● **Text excerpt**:
---

By Michael A. Moore

U.S. shipbuilders are riding a wave of new-build orders for everything from nuclear submarines and aircraft carriers to Jones Act container and ro-ro ships, tankers, tugs, barges and offshore service vessels – a wave that started gradually building around 2005, gained momentum in 2011 and is still going strong.

Fifteen years ago the U.S. shipbuilding industry was in the doldrums – the private shipbuilding workforce was cut in half, nearly 100,000 workers from the early 1980’s to 2000, according to the U.S. Department of Commerce Bureau of Export Administration (BXA) Office of Strategic Industries and Economic Security.

Many things have changed since 2000, which marked the nadir of the industry’s downward slide from its days of Cold War frenzy and seemingly unlimited budgets for the U.S. Navy and Coast Guard. Those changes include tectonic shifts in global political, economic, and military dynamics, combined with new shipbuilding techniques and technologies, and topped off by the flood of U.S. oil and gas released by fracking and increased offshore drilling.

---

● **Study material**:
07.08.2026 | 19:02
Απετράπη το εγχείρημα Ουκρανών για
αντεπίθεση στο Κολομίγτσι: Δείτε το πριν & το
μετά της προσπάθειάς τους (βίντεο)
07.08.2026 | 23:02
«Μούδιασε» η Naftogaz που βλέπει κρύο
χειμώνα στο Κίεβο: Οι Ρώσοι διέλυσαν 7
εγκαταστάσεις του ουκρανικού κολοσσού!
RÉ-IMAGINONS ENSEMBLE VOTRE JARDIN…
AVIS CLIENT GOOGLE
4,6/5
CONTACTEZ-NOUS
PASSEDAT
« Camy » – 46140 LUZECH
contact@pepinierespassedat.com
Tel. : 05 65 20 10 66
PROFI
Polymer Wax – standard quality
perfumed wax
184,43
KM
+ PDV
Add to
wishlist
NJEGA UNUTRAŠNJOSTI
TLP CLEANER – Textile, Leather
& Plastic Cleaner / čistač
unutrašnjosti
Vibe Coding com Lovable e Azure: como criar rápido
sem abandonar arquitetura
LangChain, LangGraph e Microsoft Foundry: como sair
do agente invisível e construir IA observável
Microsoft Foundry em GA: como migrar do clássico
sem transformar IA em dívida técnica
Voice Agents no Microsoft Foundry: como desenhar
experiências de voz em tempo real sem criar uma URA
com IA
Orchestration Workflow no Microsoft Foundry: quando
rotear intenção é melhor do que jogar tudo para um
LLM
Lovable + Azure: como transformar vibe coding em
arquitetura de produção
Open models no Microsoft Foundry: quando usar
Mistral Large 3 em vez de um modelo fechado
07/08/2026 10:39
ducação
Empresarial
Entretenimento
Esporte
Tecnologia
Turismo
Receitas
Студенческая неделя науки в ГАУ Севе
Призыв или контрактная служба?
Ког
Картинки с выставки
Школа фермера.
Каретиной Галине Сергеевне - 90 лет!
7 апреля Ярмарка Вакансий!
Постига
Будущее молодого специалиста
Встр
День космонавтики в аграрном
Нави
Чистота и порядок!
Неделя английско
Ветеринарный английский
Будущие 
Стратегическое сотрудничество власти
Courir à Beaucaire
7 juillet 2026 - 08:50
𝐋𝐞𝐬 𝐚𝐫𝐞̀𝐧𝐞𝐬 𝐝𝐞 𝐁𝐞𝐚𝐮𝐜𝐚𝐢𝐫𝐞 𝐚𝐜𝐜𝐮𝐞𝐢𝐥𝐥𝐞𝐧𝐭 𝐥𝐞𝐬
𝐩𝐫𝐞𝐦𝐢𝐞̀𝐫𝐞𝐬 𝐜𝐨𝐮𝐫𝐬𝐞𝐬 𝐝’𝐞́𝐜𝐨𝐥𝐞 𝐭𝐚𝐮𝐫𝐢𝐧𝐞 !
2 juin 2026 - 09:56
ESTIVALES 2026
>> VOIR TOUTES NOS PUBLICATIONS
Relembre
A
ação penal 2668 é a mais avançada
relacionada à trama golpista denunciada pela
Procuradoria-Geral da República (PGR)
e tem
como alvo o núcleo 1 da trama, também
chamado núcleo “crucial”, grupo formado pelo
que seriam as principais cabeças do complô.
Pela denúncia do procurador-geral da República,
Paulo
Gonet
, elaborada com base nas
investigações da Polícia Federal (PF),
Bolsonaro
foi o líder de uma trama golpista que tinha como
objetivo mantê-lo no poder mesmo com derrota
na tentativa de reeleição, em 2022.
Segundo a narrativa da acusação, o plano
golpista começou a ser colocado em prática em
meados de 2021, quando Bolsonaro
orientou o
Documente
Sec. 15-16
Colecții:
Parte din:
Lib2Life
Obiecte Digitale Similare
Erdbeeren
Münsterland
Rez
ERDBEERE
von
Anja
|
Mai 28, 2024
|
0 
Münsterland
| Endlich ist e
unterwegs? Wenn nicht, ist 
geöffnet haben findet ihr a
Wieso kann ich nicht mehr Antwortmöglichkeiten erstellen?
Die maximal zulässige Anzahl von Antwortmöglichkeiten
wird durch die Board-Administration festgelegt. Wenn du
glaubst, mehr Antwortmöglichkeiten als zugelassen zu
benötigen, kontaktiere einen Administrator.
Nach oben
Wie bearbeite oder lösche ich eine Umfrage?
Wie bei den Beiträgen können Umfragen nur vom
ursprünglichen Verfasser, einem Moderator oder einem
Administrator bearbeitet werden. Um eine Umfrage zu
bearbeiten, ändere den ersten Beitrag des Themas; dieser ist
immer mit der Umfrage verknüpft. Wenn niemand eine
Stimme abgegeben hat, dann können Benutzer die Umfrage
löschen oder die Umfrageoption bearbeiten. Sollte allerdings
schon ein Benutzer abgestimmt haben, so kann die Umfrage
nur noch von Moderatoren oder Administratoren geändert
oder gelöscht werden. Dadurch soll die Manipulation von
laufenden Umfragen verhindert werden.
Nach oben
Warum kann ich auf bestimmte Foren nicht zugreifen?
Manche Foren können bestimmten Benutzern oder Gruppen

---

● **Tasks to carry out**:
(1) Render this sentence from the shipbuilding article in Spanish: "Many things have changed since 2000, which marked the nadir of the industry’s downward slide from its days of Cold War frenzy and seemingly unlimited budgets for the U.S. Navy and Coast Guard."
(2) Carry the shipbuilding article on from its last sentence.
The rows have nothing to do with the shipbuilding article.

● **Per-task outputs**:
(1) Muchas cosas han cambiado desde 2000, año que marcó el punto más bajo de la caída de la industria desde sus días de frenesí de la Guerra Fría y presupuestos aparentemente ilimitados para la Marina y la Guardia Costera de EE. UU.

(2)
Today, U.S. shipyards are growing – actively seeking and training a new generation of workers and investing in state-of-the-art technology as they prepare for the challenges of building future U.S. military and civilian fleets. Direct U.S. shipbuilding employment grew from 83,500 in 2000 to over 127,000 in 2011 according to a 2013 U.S. Maritime Administration (MARAD) report, The Economic Importance of the U.S. Shipbuilding and Repairing Industry.

The forward thrust in U.S. shipbuilders’ fortunes is driven by a mix of factors, some constant, and others that could not have been imagined a decade ago. Those drivers include the U.S. Navy’s fleet adaptation to geopolitical factors and changes in naval warfare, the unexpected boom in U.S. gas and oil production, emissions reductions requirements, upgrade of U.S. Jones Act container and tanker fleets, and MARAD Title XI loan guarantees.

Building a new Navy

The U.S. Navy is the largest customer for the U.S. shipbuilding industry. The Navy has ambitious plans for the coming decades, plans that are undergoing drastic changes as the Navy is forced to rethink its post-ColdWar downsized, small-local-conflicts strategy and shift into Cold War II mode.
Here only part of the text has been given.